Exercise brief: Quote the commentary on the Dollar word for word, starting with "Gee, the Dollar" and going on through "of the year.".

Excerpted passage:
Still looking for that extra push higher…


Gee, the Dollar became pretty stubborn at the end of last week but perhaps that’s just a factor of the time of year. Guess what? I’m still looking for that additional rally… It’s this next push that should generate a longer lasting pullback that could even last until after Christmas.

That being said, there are some issues that need to be considered, the main one being the depth of the pullback seen in USDCHF which appears to be one step ahead of EURUSD. I had been anticipating these to occur together. However, it may well be that we’re going to see a longer consolidation in USDCHF over this coming week and perhaps in the form of a triangle. Pragmatically, the potential for currency pairs to develop at different stages must be considered given the weirdness that can occur at this time of the year.

Source information:
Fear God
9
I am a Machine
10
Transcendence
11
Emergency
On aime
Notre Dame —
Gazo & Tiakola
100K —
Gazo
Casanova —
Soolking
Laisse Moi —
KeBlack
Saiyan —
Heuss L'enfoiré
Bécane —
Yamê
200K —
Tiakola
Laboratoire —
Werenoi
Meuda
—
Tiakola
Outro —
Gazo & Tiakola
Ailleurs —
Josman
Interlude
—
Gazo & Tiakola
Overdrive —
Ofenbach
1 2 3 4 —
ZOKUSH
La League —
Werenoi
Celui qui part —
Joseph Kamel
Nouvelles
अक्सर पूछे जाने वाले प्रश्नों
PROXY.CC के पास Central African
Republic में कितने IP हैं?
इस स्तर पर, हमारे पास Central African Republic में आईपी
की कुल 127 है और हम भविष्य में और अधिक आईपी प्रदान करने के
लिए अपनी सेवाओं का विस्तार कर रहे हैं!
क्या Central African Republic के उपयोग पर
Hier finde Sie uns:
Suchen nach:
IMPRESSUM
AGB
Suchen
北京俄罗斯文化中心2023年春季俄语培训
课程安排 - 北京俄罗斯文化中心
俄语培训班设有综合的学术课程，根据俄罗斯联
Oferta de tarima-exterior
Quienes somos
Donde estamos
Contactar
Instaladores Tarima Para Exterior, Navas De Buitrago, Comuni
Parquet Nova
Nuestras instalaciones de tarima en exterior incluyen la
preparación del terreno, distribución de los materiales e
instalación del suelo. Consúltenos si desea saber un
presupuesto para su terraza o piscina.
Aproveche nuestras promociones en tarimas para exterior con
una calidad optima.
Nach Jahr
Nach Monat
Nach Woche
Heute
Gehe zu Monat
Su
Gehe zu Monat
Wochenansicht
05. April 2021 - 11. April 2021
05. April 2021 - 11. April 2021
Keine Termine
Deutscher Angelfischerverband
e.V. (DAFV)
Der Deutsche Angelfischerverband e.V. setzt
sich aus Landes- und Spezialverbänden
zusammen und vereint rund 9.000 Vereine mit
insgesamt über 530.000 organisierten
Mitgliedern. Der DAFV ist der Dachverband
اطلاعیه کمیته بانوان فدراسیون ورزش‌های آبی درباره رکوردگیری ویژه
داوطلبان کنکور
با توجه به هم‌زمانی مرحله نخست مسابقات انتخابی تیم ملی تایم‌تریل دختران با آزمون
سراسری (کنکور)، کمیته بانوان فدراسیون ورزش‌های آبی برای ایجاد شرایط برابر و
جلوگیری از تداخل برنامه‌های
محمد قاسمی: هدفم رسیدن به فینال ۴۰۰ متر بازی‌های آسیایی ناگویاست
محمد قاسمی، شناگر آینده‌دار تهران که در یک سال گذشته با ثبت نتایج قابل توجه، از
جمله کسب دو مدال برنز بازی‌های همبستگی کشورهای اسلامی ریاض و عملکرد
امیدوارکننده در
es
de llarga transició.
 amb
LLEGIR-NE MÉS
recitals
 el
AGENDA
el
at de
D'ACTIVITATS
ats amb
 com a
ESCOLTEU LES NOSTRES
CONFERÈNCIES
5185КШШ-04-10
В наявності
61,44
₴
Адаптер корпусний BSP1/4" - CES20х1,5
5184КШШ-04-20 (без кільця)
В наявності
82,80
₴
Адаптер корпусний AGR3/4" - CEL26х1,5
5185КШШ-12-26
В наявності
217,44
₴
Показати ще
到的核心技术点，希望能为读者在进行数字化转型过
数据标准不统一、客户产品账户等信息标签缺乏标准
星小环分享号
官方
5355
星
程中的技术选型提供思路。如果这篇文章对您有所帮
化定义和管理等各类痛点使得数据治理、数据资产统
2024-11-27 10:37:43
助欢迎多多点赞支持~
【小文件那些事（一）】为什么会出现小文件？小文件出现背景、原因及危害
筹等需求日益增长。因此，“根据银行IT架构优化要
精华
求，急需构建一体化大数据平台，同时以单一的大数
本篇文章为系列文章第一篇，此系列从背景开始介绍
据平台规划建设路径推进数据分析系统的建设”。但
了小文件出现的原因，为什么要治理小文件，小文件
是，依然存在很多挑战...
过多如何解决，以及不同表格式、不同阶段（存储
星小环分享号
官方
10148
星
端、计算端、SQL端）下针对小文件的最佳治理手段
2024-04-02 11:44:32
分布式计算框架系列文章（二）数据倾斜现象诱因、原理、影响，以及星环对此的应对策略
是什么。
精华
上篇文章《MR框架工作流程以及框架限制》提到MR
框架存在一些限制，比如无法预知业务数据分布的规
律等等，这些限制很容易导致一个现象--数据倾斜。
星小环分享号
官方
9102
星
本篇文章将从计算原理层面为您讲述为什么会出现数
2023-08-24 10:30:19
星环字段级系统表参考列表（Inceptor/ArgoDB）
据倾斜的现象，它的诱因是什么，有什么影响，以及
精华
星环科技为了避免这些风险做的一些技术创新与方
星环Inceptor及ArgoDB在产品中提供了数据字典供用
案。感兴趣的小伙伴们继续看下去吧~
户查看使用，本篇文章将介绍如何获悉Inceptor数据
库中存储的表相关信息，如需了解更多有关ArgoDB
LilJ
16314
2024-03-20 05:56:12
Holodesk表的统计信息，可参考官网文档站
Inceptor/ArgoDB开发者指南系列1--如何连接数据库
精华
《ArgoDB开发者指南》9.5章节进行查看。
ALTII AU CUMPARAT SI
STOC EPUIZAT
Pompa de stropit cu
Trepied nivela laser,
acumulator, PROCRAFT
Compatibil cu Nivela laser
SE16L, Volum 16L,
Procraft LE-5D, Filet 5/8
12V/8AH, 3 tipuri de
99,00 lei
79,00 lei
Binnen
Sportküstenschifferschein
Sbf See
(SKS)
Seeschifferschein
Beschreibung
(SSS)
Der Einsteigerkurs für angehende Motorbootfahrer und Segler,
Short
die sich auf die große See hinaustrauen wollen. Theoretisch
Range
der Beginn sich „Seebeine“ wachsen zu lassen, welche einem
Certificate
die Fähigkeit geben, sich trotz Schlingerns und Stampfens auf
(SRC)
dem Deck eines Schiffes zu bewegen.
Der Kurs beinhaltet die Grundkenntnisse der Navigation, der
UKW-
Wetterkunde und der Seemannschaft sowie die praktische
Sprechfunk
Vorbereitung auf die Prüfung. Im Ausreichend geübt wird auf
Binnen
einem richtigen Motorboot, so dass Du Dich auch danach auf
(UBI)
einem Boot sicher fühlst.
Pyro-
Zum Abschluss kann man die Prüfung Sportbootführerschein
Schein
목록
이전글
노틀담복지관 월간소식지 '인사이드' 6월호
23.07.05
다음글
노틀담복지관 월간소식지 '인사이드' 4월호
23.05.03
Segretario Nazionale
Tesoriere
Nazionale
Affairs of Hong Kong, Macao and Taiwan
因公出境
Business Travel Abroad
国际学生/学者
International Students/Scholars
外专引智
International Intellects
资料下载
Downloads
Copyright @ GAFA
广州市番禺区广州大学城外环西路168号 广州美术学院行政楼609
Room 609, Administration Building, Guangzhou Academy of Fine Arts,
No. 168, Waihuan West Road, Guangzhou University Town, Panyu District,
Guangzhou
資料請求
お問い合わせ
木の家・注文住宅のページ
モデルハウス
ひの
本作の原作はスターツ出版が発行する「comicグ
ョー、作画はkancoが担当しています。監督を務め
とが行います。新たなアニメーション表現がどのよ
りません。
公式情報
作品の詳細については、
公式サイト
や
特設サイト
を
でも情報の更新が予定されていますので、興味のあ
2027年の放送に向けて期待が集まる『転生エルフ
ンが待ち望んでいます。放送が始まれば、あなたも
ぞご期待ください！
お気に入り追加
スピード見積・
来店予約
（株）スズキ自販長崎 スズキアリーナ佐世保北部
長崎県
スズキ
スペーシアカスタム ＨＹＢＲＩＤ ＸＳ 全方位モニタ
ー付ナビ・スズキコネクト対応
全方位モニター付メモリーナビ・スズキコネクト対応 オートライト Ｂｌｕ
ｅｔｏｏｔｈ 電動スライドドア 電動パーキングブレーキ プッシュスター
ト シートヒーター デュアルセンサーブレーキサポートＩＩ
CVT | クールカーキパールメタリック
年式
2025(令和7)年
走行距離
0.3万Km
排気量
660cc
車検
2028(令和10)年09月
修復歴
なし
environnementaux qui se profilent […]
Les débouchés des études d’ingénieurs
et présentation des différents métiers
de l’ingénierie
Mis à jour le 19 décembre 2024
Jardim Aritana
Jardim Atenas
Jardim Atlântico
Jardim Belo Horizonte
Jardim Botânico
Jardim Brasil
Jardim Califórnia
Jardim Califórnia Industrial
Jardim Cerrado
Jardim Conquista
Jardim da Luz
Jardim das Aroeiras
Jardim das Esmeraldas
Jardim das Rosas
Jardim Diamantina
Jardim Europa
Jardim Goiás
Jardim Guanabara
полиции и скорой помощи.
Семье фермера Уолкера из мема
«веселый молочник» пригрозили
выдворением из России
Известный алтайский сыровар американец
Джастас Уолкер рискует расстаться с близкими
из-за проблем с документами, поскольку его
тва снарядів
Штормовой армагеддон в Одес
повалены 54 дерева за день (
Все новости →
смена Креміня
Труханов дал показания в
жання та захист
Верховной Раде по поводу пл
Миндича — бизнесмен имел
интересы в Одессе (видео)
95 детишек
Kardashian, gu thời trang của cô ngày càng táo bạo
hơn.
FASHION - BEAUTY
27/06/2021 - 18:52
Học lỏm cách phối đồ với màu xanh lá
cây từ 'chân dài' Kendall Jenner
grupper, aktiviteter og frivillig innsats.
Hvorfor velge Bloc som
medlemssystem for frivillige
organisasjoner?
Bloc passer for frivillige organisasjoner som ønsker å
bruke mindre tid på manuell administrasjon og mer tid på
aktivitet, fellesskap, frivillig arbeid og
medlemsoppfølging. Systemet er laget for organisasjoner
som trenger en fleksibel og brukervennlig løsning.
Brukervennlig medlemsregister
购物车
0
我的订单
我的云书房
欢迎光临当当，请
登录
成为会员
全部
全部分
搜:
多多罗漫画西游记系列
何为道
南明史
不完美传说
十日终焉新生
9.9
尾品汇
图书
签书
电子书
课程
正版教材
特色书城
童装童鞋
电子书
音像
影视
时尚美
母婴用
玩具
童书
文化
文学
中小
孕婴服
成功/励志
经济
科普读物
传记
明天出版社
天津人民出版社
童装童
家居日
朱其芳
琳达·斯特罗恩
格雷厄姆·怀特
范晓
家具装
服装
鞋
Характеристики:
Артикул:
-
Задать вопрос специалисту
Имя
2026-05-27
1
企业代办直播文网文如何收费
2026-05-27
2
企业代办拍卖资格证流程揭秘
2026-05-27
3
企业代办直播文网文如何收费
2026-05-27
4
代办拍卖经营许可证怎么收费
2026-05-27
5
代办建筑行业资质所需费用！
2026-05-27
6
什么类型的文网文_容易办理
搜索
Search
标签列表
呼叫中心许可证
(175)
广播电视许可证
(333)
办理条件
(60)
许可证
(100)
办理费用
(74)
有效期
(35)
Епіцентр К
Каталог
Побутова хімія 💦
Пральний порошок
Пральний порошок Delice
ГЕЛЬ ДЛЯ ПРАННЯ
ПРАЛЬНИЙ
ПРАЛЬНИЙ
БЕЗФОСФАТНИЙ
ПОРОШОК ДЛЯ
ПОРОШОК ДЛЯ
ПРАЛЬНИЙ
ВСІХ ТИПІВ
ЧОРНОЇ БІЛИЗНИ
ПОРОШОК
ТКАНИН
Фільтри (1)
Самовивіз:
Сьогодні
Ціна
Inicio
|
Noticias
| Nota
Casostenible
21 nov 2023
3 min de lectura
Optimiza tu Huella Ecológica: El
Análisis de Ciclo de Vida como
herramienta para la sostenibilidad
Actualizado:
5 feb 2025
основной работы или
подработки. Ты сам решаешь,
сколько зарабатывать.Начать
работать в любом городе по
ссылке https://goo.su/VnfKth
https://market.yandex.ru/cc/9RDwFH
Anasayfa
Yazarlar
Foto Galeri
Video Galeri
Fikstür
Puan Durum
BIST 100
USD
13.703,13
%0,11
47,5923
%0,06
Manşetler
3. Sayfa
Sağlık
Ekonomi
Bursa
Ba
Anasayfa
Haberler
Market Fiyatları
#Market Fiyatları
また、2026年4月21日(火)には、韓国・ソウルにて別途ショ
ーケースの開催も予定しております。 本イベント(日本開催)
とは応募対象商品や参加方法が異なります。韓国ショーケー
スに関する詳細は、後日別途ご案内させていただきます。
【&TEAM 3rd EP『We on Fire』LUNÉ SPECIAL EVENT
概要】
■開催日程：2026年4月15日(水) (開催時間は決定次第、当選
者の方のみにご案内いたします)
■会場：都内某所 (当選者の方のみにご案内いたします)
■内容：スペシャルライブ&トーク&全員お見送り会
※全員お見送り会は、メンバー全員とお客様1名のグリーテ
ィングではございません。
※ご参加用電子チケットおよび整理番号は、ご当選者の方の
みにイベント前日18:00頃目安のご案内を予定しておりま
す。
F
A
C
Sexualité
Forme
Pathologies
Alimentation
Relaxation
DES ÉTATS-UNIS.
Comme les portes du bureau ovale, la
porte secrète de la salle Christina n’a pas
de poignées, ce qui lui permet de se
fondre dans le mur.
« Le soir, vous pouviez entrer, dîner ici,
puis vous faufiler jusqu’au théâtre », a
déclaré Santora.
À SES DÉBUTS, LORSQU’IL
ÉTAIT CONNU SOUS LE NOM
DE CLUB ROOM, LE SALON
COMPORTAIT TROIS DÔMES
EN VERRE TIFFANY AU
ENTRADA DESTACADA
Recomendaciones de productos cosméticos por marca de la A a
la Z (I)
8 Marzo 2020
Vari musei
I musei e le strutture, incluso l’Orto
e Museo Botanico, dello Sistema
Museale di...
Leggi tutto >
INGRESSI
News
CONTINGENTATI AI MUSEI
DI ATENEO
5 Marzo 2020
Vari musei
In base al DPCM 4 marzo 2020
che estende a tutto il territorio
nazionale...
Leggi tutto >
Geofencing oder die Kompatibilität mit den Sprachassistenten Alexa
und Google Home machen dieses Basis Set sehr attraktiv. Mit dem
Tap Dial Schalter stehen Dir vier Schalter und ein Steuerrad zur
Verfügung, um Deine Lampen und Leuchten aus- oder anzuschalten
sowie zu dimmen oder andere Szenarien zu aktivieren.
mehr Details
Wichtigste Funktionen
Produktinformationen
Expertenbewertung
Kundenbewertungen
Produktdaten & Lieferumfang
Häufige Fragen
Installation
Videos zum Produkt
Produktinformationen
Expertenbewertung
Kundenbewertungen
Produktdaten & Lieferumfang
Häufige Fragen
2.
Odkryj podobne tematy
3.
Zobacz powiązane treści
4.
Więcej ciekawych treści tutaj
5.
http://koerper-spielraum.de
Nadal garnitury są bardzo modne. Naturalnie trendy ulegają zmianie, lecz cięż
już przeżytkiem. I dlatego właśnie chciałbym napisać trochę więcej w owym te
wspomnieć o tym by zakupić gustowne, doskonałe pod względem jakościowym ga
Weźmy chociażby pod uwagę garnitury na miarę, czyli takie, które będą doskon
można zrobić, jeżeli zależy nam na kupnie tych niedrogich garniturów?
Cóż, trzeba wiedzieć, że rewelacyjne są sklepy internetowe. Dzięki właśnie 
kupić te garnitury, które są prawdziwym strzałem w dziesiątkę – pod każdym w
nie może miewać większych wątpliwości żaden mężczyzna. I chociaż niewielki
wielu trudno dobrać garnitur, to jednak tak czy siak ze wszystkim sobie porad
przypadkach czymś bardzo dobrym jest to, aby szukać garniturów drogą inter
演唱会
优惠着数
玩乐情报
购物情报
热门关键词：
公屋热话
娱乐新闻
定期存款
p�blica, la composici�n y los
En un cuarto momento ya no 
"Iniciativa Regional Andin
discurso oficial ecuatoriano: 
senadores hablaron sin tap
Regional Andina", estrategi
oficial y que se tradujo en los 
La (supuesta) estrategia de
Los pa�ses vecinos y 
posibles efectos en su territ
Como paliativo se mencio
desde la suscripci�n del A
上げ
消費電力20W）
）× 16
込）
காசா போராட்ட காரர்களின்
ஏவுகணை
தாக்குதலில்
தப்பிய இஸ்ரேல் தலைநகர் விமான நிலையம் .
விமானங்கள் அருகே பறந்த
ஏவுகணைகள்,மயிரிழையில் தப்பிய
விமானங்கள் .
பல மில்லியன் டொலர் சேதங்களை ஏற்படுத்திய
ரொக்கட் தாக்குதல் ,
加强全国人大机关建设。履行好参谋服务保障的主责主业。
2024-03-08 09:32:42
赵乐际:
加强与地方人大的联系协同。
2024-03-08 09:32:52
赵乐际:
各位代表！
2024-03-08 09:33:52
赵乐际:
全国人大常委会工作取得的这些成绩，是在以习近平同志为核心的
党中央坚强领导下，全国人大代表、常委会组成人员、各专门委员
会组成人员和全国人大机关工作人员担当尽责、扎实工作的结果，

Result:
Gee, the Dollar became pretty stubborn at the end of last week but perhaps that’s just a factor of the time of year. Guess what? I’m still looking for that additional rally… It’s this next push that should generate a longer lasting pullback that could even last until after Christmas.

That being said, there are some issues that need to be considered, the main one being the depth of the pullback seen in USDCHF which appears to be one step ahead of EURUSD. I had been anticipating these to occur together. However, it may well be that we’re going to see a longer consolidation in USDCHF over this coming week and perhaps in the form of a triangle. Pragmatically, the potential for currency pairs to develop at different stages must be considered given the weirdness that can occur at this time of the year.